■ Record excerpts ■
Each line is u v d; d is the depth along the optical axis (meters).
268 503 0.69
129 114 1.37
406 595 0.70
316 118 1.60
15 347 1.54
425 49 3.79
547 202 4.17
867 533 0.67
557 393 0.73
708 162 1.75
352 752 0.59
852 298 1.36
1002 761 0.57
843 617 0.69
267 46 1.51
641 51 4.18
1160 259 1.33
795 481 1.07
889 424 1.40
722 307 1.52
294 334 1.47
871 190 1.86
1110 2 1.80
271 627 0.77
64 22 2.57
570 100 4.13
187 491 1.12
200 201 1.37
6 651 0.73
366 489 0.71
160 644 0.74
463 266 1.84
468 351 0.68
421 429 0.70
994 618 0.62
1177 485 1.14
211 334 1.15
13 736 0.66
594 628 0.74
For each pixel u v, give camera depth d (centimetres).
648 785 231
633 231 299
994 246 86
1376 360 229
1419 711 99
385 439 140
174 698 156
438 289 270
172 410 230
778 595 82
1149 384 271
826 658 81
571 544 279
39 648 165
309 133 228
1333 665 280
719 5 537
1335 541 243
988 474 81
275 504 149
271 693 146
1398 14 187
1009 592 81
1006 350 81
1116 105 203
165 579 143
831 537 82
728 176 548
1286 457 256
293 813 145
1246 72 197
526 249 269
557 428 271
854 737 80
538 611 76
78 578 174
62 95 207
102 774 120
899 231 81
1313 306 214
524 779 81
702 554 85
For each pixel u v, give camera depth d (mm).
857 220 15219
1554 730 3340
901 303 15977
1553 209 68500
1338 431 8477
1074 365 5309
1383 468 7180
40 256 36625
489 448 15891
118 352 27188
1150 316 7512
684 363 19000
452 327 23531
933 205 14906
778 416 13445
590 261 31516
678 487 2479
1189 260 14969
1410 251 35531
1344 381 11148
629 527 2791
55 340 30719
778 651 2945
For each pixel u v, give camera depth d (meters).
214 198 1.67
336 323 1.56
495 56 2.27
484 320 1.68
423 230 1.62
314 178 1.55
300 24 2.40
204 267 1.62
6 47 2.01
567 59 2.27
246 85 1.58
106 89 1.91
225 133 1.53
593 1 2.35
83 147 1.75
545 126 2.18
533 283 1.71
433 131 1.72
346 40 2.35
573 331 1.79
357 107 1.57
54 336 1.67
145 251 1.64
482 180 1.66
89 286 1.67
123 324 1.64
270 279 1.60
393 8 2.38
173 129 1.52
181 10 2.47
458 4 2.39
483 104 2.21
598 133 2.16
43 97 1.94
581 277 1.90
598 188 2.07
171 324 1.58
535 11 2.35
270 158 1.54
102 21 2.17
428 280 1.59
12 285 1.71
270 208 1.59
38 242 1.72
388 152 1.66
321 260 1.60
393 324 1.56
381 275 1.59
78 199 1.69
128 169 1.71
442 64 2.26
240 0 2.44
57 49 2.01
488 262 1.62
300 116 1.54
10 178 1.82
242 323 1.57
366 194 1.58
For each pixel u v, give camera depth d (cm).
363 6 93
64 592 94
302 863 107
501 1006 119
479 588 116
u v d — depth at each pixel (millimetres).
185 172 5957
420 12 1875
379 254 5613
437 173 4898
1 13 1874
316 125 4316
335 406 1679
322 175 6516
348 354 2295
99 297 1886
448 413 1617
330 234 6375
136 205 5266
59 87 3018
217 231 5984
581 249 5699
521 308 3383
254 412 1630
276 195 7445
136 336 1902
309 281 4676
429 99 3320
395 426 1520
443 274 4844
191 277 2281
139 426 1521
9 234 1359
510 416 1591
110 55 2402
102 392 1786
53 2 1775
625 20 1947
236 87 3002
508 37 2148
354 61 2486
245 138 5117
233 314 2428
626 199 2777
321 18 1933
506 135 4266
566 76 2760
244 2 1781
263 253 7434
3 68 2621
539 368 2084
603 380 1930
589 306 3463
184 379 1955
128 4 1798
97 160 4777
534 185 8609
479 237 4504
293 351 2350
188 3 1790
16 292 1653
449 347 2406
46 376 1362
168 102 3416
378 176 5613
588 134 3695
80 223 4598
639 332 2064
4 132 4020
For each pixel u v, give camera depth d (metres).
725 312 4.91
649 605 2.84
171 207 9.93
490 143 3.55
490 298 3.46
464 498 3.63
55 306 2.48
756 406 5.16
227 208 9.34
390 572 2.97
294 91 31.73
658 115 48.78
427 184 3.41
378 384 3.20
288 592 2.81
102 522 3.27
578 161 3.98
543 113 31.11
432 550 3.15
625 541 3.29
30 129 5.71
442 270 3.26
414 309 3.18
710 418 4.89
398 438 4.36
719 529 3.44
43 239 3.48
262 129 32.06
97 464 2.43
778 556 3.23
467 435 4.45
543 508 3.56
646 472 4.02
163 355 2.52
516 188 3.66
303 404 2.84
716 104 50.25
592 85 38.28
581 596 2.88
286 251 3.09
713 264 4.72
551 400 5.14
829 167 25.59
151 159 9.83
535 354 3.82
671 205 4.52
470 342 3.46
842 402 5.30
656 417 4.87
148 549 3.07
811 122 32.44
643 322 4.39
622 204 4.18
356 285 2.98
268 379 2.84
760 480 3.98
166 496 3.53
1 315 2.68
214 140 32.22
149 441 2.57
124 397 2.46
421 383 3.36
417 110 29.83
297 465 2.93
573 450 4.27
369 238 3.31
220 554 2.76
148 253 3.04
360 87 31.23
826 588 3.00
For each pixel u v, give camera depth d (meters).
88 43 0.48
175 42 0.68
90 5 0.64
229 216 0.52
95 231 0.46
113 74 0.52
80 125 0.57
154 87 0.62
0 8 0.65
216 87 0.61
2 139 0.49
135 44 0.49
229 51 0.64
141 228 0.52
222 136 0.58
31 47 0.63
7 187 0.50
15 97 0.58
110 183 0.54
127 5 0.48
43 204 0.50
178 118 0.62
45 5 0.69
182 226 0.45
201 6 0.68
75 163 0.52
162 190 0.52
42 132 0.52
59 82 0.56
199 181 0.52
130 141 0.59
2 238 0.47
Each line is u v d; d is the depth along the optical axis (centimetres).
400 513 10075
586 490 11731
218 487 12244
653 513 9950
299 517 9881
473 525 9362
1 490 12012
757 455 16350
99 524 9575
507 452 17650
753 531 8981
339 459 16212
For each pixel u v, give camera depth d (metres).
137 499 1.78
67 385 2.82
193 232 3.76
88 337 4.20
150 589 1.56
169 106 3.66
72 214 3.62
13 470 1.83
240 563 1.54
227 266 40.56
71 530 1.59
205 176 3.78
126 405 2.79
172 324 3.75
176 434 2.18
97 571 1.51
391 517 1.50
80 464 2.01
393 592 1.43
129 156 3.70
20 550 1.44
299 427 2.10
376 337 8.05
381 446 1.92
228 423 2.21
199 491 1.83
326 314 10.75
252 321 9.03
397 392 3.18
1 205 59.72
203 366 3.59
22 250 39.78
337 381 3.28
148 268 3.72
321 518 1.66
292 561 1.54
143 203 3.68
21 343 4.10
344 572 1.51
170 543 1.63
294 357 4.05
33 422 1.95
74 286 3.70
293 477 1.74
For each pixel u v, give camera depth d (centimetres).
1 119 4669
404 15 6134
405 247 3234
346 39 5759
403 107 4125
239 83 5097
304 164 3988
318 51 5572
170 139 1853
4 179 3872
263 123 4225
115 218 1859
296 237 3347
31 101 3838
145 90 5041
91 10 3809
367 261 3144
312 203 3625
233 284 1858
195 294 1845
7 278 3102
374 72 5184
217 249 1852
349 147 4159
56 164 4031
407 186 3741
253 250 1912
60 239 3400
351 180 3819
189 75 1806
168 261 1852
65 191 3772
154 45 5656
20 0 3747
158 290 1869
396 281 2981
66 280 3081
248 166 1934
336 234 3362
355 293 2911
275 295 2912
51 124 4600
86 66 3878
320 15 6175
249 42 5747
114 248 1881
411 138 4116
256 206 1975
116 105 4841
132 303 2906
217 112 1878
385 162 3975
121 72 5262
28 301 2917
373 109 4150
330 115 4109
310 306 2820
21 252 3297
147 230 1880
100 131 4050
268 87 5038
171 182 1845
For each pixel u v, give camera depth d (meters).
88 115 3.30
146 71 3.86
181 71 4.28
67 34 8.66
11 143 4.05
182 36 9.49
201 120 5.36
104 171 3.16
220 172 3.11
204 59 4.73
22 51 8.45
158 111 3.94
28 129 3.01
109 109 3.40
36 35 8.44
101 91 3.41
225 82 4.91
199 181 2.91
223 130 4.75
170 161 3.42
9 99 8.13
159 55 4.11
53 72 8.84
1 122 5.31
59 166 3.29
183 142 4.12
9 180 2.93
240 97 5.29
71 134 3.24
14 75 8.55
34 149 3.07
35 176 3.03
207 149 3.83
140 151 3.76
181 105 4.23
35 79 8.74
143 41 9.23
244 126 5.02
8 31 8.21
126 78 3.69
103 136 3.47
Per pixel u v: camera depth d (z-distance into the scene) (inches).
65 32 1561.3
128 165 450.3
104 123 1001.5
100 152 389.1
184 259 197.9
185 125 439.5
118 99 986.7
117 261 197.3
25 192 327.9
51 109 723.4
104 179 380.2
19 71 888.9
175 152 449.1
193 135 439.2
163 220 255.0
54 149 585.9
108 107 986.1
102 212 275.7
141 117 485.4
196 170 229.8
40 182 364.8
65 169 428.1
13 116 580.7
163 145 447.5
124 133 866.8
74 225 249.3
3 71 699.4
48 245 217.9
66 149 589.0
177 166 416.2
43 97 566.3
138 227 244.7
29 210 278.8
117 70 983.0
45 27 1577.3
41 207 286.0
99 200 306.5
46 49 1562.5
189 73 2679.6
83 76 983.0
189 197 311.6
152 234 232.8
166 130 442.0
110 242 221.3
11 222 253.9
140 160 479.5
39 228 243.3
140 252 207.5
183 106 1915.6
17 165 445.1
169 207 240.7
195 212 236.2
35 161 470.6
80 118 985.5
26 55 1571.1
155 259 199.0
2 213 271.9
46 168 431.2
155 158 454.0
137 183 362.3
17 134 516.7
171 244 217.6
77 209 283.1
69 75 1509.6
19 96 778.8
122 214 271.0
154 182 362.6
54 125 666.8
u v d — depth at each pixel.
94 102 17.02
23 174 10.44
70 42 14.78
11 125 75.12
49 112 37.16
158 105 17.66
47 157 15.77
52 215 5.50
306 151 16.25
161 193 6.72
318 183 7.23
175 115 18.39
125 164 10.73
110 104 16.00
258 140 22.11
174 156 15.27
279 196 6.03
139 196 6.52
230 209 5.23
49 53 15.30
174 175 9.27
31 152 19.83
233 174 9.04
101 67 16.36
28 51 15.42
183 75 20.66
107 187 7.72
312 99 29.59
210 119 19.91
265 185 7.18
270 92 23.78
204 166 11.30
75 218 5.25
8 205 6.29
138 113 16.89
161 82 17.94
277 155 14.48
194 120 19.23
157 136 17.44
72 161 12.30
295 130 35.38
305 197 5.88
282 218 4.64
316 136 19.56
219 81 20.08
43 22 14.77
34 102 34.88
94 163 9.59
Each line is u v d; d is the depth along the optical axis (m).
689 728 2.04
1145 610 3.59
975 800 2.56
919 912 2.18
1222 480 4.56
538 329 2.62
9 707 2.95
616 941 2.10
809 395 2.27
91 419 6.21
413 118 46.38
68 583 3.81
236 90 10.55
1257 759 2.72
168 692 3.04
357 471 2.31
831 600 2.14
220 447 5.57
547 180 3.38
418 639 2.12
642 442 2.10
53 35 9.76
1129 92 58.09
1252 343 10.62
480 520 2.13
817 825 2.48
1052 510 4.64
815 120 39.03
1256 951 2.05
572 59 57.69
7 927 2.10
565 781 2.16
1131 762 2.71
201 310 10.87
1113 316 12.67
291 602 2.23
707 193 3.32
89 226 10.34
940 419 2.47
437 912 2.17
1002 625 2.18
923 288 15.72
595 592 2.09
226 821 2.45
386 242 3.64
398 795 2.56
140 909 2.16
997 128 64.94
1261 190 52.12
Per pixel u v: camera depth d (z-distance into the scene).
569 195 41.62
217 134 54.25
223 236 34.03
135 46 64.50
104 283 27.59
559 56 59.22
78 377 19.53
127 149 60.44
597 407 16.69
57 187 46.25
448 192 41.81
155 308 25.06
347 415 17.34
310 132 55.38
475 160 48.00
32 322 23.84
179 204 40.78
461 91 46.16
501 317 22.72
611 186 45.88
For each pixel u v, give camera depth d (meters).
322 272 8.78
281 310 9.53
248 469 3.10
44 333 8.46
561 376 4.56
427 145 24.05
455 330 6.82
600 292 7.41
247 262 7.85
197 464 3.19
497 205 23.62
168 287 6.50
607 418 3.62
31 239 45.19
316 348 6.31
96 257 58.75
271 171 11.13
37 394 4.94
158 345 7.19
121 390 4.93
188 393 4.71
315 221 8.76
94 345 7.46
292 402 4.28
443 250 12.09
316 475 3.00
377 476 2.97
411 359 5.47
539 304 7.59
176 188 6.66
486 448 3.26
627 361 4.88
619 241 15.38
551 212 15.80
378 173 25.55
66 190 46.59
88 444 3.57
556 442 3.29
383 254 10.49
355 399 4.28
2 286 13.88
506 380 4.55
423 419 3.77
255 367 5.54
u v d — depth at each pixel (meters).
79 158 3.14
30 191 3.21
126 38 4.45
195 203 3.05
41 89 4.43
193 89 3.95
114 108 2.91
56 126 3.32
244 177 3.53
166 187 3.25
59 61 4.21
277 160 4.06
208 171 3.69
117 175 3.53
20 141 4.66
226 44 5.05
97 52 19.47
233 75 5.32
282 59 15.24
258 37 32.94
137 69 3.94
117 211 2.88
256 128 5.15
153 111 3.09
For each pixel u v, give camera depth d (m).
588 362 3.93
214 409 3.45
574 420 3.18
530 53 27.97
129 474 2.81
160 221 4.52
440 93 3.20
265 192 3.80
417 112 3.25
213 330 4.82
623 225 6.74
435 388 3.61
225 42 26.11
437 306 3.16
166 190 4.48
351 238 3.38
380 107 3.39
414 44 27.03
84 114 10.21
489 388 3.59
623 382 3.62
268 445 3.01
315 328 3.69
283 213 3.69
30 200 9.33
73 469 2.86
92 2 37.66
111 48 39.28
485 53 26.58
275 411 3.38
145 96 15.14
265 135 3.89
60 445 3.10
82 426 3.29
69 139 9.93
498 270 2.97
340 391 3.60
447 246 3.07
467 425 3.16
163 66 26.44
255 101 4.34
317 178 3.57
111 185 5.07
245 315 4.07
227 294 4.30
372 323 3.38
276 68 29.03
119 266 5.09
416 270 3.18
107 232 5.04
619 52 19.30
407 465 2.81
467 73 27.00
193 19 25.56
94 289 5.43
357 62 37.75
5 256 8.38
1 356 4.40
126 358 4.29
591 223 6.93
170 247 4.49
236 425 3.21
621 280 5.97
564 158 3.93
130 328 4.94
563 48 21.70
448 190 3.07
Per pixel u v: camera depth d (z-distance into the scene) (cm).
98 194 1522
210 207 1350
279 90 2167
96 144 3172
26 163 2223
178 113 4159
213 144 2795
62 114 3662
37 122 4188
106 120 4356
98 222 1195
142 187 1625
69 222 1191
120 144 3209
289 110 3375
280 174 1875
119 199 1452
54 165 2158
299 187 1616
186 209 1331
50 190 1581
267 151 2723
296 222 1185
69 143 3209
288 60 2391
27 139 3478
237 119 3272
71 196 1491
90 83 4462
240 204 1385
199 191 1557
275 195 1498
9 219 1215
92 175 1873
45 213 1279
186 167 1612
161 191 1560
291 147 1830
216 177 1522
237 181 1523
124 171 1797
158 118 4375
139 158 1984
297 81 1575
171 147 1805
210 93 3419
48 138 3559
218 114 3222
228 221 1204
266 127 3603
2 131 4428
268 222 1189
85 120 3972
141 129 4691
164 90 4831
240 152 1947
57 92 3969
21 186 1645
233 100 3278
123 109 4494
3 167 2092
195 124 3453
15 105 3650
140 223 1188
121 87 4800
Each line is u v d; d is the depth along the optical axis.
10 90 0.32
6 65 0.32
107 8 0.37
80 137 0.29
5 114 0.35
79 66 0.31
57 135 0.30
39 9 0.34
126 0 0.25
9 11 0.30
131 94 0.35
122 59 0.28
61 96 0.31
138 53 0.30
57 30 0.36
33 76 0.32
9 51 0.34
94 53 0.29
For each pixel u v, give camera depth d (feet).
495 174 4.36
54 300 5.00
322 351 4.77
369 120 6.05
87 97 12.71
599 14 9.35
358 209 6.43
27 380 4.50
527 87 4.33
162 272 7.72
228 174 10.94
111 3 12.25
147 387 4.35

■ The problem ■
Only the number of lines in the data that hold "into" should be stated.

■ Completed task ■
3